March 6, 2020 – Friday of the First Week of Lent
Click here for the readings (http://www.usccb.org/bible/readings/030620.cfm)
There was a wealthy man who told a young priest that he was not so religious, in the sense that he would not go to Church. However, as a form of religious piety that he could do, since he was rich, he would only donate big amount of money to several parish churches in the city.
The wealthy man proudly enumerated how he helped through his charity to finish the construction of a particular church, helped another church to build its own adoration chapel and assisted another church for its air-conditioning and so on. The man was indeed wealthy, yet, as the wealthy man enumerated his charitable acts, there was no mention if he ever gave just compensation to his many workers and laborers, if he ever been a good and faithful husband and father, or an honest and just businessman.

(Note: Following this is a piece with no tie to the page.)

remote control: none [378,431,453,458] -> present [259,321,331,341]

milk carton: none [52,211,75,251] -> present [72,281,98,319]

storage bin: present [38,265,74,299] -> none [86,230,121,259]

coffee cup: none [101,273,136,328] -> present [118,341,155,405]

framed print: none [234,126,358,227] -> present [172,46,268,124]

The young priest did not judge the wealthy man for this but this gave the priest questions in his heart. The young priest asked himself,
“Is it enough to only do what is comfortable for me? Is it enough to show to others that I am charitable and to be proud of my good works? Is it enough for God that I will just do some good works but remain indifferent with others?”

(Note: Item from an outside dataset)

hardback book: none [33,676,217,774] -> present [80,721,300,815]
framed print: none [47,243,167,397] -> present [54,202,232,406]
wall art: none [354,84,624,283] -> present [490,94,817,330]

With this, this reminds me of today’s challenge of Jesus in the Gospel. The Lord calls his disciples and also all of us today, “unless you surpass the righteousness of the Lawyers and the Pharisees, then, you will not enter the kingdom of Heaven.”

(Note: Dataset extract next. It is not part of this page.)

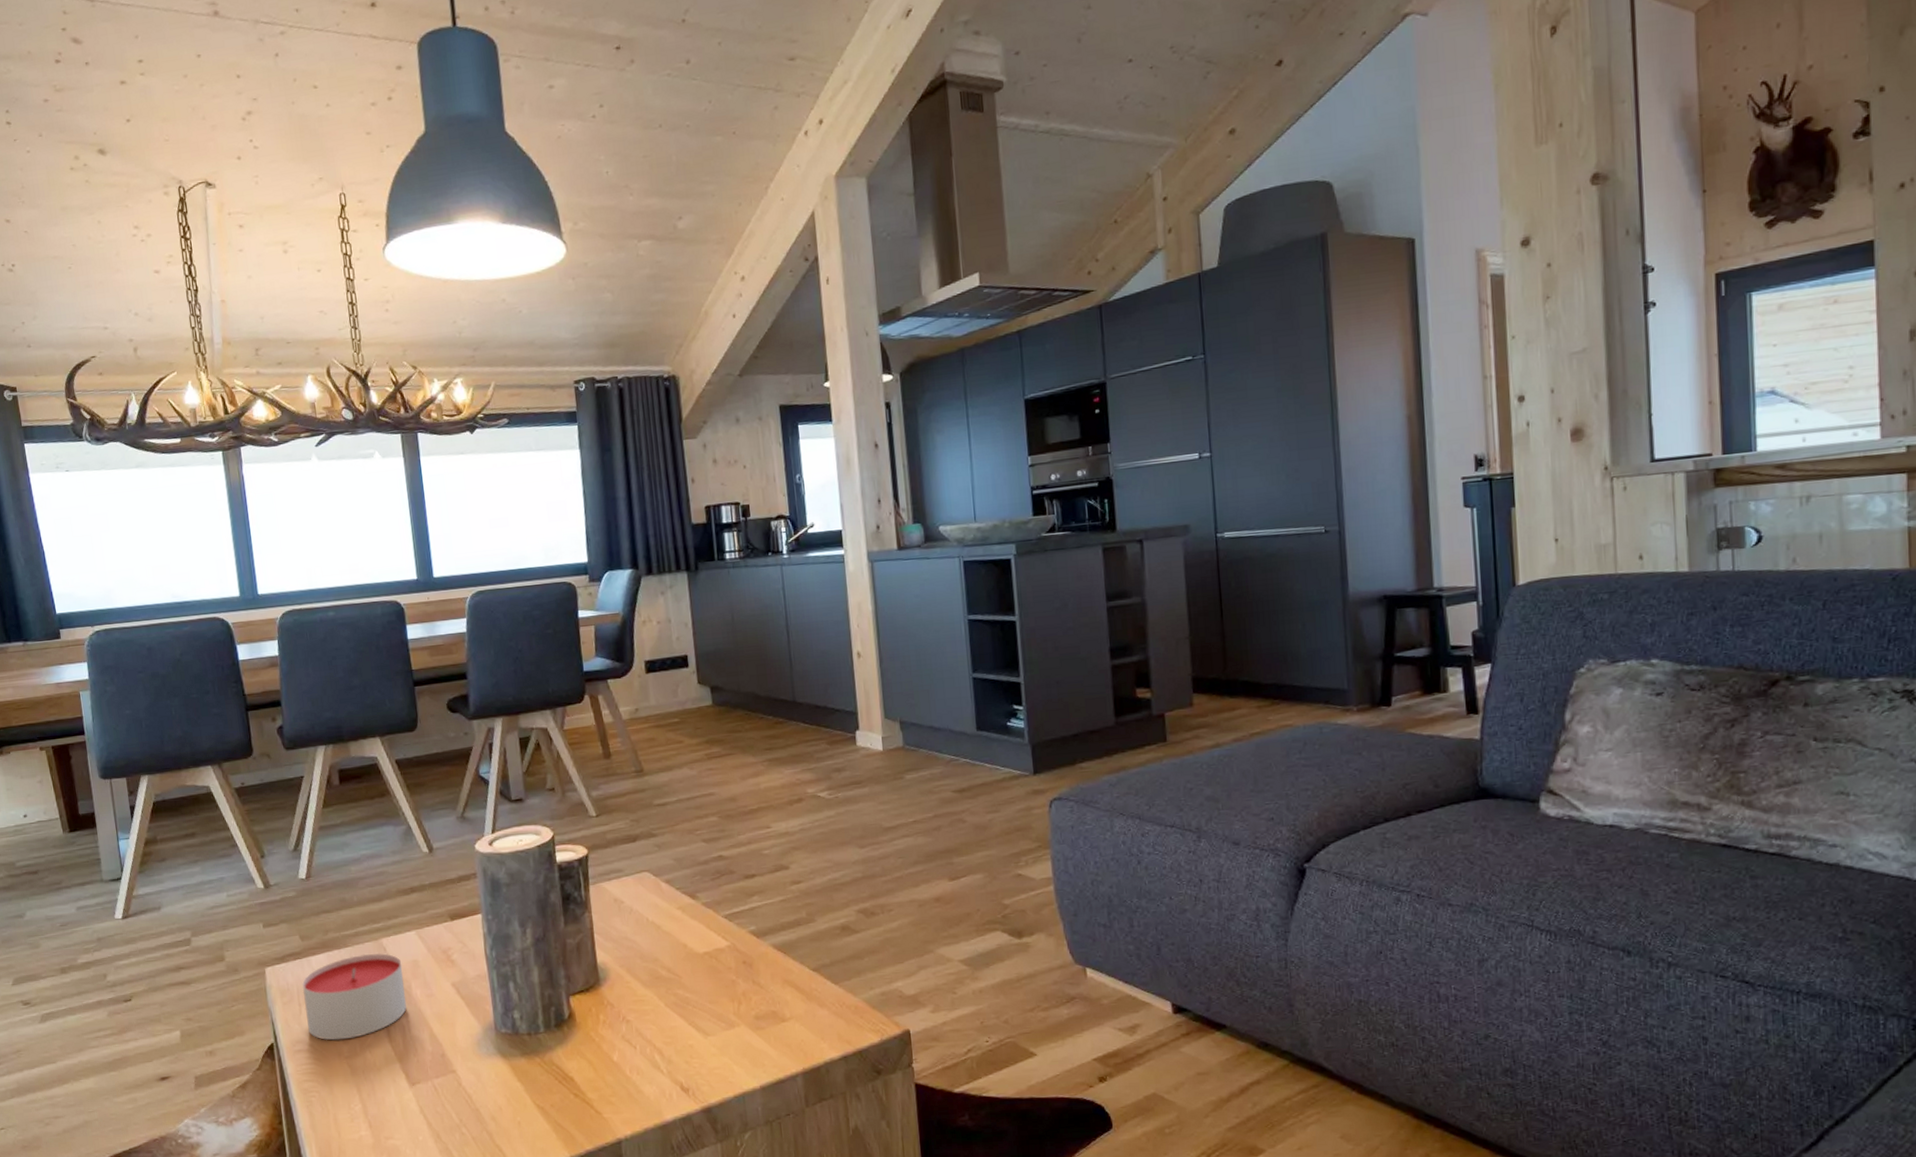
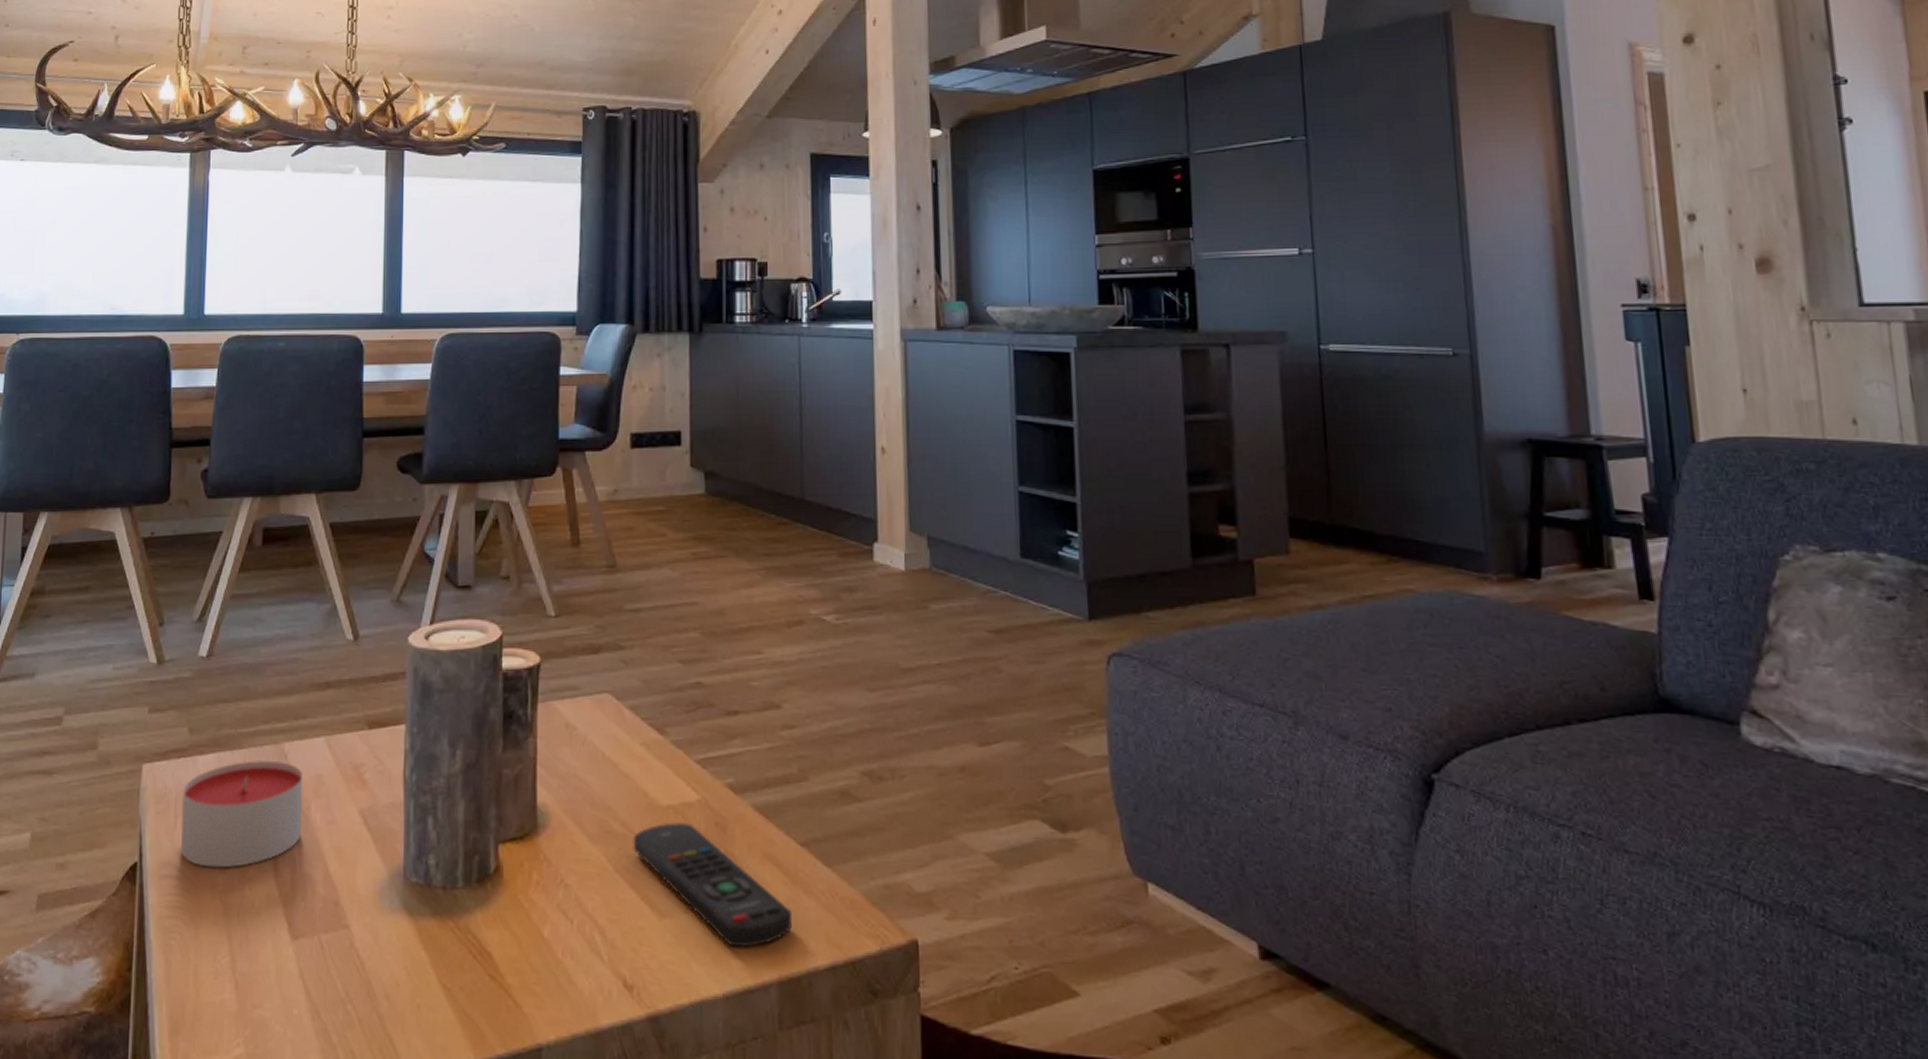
remote control: none [678,963,810,1052] -> present [633,821,792,948]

Without condemning these people, who were the Jewish Lawyers and Pharisees, Jesus wants us to realize something beyond the usual actions of these people and to become righteous beyond what is minimal.
Indeed, they were more inclined in focusing on the letters of the law, meaning, these people were more concerned of following trivial things in the Jewish Law. However, this kind of attitude prevented them to be compassionate to others and more expressive of mercy to the sinners, the sick and the poor.
Thus, Jesus gave a very practical challenge to his disciples, an action that expresses mercy and compassion. Jesus calls for “Reconciliation” and “Reparation” of the damage we have caused to others. To be reconciled with the person whom we have hurt and those who have hurt us expresses the essence of this Season of Lent.
Hence, Lent invites us to look closely at our failures and sins and to recognize them. Yet, we do not stop at the recognition of sin but we step forward by making peace, by reconciling ourselves with others, by doing the right thing and doing what God desires us to do.
This tells us that God also challenges us to go beyond from what is only easy and comfortable for us. It is a big temptation to settle to what is only minimal and become complacent and indifferent towards others. And true enough, it is very easy for us to continue what we are doing like going to mass, praying our rosary and novena, and going to confession regularly, but then, remaining unmoved by the many social issues that surround us, or remaining indifferent to the needs of people around or in doing the same sins over and over again.
Today, Jesus invites us to be more expressive of our devotion to him by being honest and true in our words and actions and by seeking reconciliation and peace with our brothers and sisters. In these ways, then, we make a room for Jesus to renew our heart and to experience God’s mercy. Hinaut pa.